→ **What is needed**
The answer must consist of every record, printed exactly as it stands.

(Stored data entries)
==========
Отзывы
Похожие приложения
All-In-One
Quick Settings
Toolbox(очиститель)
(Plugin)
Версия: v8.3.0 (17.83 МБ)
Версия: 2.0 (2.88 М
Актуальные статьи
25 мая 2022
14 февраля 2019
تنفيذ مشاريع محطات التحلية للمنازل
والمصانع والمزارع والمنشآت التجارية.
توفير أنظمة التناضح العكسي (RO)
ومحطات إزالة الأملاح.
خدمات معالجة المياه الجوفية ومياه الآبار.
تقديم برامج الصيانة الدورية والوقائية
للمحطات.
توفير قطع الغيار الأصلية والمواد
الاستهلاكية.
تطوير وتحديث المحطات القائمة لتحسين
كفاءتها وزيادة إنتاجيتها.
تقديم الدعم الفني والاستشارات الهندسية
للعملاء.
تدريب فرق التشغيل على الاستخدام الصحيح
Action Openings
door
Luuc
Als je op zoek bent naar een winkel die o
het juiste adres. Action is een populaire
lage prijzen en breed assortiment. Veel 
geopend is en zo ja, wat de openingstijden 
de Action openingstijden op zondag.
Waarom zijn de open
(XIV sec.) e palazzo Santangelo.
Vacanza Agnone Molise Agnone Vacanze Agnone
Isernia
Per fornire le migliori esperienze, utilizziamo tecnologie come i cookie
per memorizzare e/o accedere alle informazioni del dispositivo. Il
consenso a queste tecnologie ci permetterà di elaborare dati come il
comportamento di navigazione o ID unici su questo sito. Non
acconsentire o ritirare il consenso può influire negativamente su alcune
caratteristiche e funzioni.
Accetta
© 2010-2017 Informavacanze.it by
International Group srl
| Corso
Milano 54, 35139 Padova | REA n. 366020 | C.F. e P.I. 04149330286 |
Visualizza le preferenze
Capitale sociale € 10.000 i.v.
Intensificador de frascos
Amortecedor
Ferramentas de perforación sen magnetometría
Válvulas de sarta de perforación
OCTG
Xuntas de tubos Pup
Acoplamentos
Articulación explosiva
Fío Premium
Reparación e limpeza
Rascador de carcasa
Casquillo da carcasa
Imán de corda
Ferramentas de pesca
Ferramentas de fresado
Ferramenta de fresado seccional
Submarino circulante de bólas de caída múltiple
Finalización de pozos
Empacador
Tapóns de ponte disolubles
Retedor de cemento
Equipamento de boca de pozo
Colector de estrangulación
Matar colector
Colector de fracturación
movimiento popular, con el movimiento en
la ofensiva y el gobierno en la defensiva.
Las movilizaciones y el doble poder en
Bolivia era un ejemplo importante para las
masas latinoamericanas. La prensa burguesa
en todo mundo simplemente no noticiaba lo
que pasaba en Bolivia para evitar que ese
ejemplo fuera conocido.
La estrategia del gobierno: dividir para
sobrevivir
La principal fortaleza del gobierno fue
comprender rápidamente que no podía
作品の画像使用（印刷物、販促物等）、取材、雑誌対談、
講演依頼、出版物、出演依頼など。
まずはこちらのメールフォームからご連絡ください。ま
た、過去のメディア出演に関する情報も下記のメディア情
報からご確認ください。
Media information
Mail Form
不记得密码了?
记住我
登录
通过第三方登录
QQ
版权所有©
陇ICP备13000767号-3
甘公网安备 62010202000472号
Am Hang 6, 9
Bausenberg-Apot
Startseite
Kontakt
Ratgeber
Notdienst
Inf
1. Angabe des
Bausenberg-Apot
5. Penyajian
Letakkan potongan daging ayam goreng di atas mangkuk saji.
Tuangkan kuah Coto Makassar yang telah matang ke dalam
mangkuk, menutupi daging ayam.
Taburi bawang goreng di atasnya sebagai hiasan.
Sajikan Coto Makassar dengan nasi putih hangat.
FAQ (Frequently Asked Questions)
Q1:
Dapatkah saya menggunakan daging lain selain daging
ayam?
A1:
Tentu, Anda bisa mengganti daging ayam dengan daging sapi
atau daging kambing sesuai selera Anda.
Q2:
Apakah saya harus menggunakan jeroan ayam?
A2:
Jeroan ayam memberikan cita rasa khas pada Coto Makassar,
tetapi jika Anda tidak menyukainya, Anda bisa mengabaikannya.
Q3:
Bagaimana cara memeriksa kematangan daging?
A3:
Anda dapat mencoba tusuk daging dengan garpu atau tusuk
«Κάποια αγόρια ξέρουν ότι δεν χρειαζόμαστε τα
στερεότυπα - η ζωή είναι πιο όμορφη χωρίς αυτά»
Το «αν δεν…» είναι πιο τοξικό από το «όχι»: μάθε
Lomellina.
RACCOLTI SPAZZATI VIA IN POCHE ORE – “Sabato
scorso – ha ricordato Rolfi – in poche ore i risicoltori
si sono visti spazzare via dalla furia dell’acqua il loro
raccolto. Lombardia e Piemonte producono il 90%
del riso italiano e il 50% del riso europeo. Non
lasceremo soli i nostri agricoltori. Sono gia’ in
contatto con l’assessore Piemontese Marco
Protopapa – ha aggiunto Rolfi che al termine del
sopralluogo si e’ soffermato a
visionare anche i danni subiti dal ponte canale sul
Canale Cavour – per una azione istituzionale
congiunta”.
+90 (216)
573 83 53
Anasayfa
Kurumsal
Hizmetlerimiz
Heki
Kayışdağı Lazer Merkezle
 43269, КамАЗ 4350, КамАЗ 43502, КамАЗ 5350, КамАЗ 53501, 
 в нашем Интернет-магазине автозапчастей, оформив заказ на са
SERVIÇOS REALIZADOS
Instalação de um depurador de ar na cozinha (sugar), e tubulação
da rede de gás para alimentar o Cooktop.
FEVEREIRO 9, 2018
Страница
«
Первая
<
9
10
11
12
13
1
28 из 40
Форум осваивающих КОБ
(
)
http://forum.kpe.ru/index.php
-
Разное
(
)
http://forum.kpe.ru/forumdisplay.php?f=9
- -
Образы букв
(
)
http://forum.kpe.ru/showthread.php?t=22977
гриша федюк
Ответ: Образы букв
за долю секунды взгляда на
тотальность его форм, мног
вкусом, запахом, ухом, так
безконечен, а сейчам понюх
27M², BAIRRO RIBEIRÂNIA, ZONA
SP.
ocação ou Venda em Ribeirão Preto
==========
→ **Expected answer**
Отзывы
Похожие приложения
All-In-One
Quick Settings
Toolbox(очиститель)
(Plugin)
Версия: v8.3.0 (17.83 МБ)
Версия: 2.0 (2.88 М
Актуальные статьи
25 мая 2022
14 февраля 2019
تنفيذ مشاريع محطات التحلية للمنازل
والمصانع والمزارع والمنشآت التجارية.
توفير أنظمة التناضح العكسي (RO)
ومحطات إزالة الأملاح.
خدمات معالجة المياه الجوفية ومياه الآبار.
تقديم برامج الصيانة الدورية والوقائية
للمحطات.
توفير قطع الغيار الأصلية والمواد
الاستهلاكية.
تطوير وتحديث المحطات القائمة لتحسين
كفاءتها وزيادة إنتاجيتها.
تقديم الدعم الفني والاستشارات الهندسية
للعملاء.
تدريب فرق التشغيل على الاستخدام الصحيح
Action Openings
door
Luuc
Als je op zoek bent naar een winkel die o
het juiste adres. Action is een populaire
lage prijzen en breed assortiment. Veel 
geopend is en zo ja, wat de openingstijden 
de Action openingstijden op zondag.
Waarom zijn de open
(XIV sec.) e palazzo Santangelo.
Vacanza Agnone Molise Agnone Vacanze Agnone
Isernia
Per fornire le migliori esperienze, utilizziamo tecnologie come i cookie
per memorizzare e/o accedere alle informazioni del dispositivo. Il
consenso a queste tecnologie ci permetterà di elaborare dati come il
comportamento di navigazione o ID unici su questo sito. Non
acconsentire o ritirare il consenso può influire negativamente su alcune
caratteristiche e funzioni.
Accetta
© 2010-2017 Informavacanze.it by
International Group srl
| Corso
Milano 54, 35139 Padova | REA n. 366020 | C.F. e P.I. 04149330286 |
Visualizza le preferenze
Capitale sociale € 10.000 i.v.
Intensificador de frascos
Amortecedor
Ferramentas de perforación sen magnetometría
Válvulas de sarta de perforación
OCTG
Xuntas de tubos Pup
Acoplamentos
Articulación explosiva
Fío Premium
Reparación e limpeza
Rascador de carcasa
Casquillo da carcasa
Imán de corda
Ferramentas de pesca
Ferramentas de fresado
Ferramenta de fresado seccional
Submarino circulante de bólas de caída múltiple
Finalización de pozos
Empacador
Tapóns de ponte disolubles
Retedor de cemento
Equipamento de boca de pozo
Colector de estrangulación
Matar colector
Colector de fracturación
movimiento popular, con el movimiento en
la ofensiva y el gobierno en la defensiva.
Las movilizaciones y el doble poder en
Bolivia era un ejemplo importante para las
masas latinoamericanas. La prensa burguesa
en todo mundo simplemente no noticiaba lo
que pasaba en Bolivia para evitar que ese
ejemplo fuera conocido.
La estrategia del gobierno: dividir para
sobrevivir
La principal fortaleza del gobierno fue
comprender rápidamente que no podía
作品の画像使用（印刷物、販促物等）、取材、雑誌対談、
講演依頼、出版物、出演依頼など。
まずはこちらのメールフォームからご連絡ください。ま
た、過去のメディア出演に関する情報も下記のメディア情
報からご確認ください。
Media information
Mail Form
不记得密码了?
记住我
登录
通过第三方登录
QQ
版权所有©
陇ICP备13000767号-3
甘公网安备 62010202000472号
Am Hang 6, 9
Bausenberg-Apot
Startseite
Kontakt
Ratgeber
Notdienst
Inf
1. Angabe des
Bausenberg-Apot
5. Penyajian
Letakkan potongan daging ayam goreng di atas mangkuk saji.
Tuangkan kuah Coto Makassar yang telah matang ke dalam
mangkuk, menutupi daging ayam.
Taburi bawang goreng di atasnya sebagai hiasan.
Sajikan Coto Makassar dengan nasi putih hangat.
FAQ (Frequently Asked Questions)
Q1:
Dapatkah saya menggunakan daging lain selain daging
ayam?
A1:
Tentu, Anda bisa mengganti daging ayam dengan daging sapi
atau daging kambing sesuai selera Anda.
Q2:
Apakah saya harus menggunakan jeroan ayam?
A2:
Jeroan ayam memberikan cita rasa khas pada Coto Makassar,
tetapi jika Anda tidak menyukainya, Anda bisa mengabaikannya.
Q3:
Bagaimana cara memeriksa kematangan daging?
A3:
Anda dapat mencoba tusuk daging dengan garpu atau tusuk
«Κάποια αγόρια ξέρουν ότι δεν χρειαζόμαστε τα
στερεότυπα - η ζωή είναι πιο όμορφη χωρίς αυτά»
Το «αν δεν…» είναι πιο τοξικό από το «όχι»: μάθε
Lomellina.
RACCOLTI SPAZZATI VIA IN POCHE ORE – “Sabato
scorso – ha ricordato Rolfi – in poche ore i risicoltori
si sono visti spazzare via dalla furia dell’acqua il loro
raccolto. Lombardia e Piemonte producono il 90%
del riso italiano e il 50% del riso europeo. Non
lasceremo soli i nostri agricoltori. Sono gia’ in
contatto con l’assessore Piemontese Marco
Protopapa – ha aggiunto Rolfi che al termine del
sopralluogo si e’ soffermato a
visionare anche i danni subiti dal ponte canale sul
Canale Cavour – per una azione istituzionale
congiunta”.
+90 (216)
573 83 53
Anasayfa
Kurumsal
Hizmetlerimiz
Heki
Kayışdağı Lazer Merkezle
 43269, КамАЗ 4350, КамАЗ 43502, КамАЗ 5350, КамАЗ 53501, 
 в нашем Интернет-магазине автозапчастей, оформив заказ на са
SERVIÇOS REALIZADOS
Instalação de um depurador de ar na cozinha (sugar), e tubulação
da rede de gás para alimentar o Cooktop.
FEVEREIRO 9, 2018
Страница
«
Первая
<
9
10
11
12
13
1
28 из 40
Форум осваивающих КОБ
(
)
http://forum.kpe.ru/index.php
-
Разное
(
)
http://forum.kpe.ru/forumdisplay.php?f=9
- -
Образы букв
(
)
http://forum.kpe.ru/showthread.php?t=22977
гриша федюк
Ответ: Образы букв
за долю секунды взгляда на
тотальность его форм, мног
вкусом, запахом, ухом, так
безконечен, а сейчам понюх
27M², BAIRRO RIBEIRÂNIA, ZONA
SP.
ocação ou Venda em Ribeirão Preto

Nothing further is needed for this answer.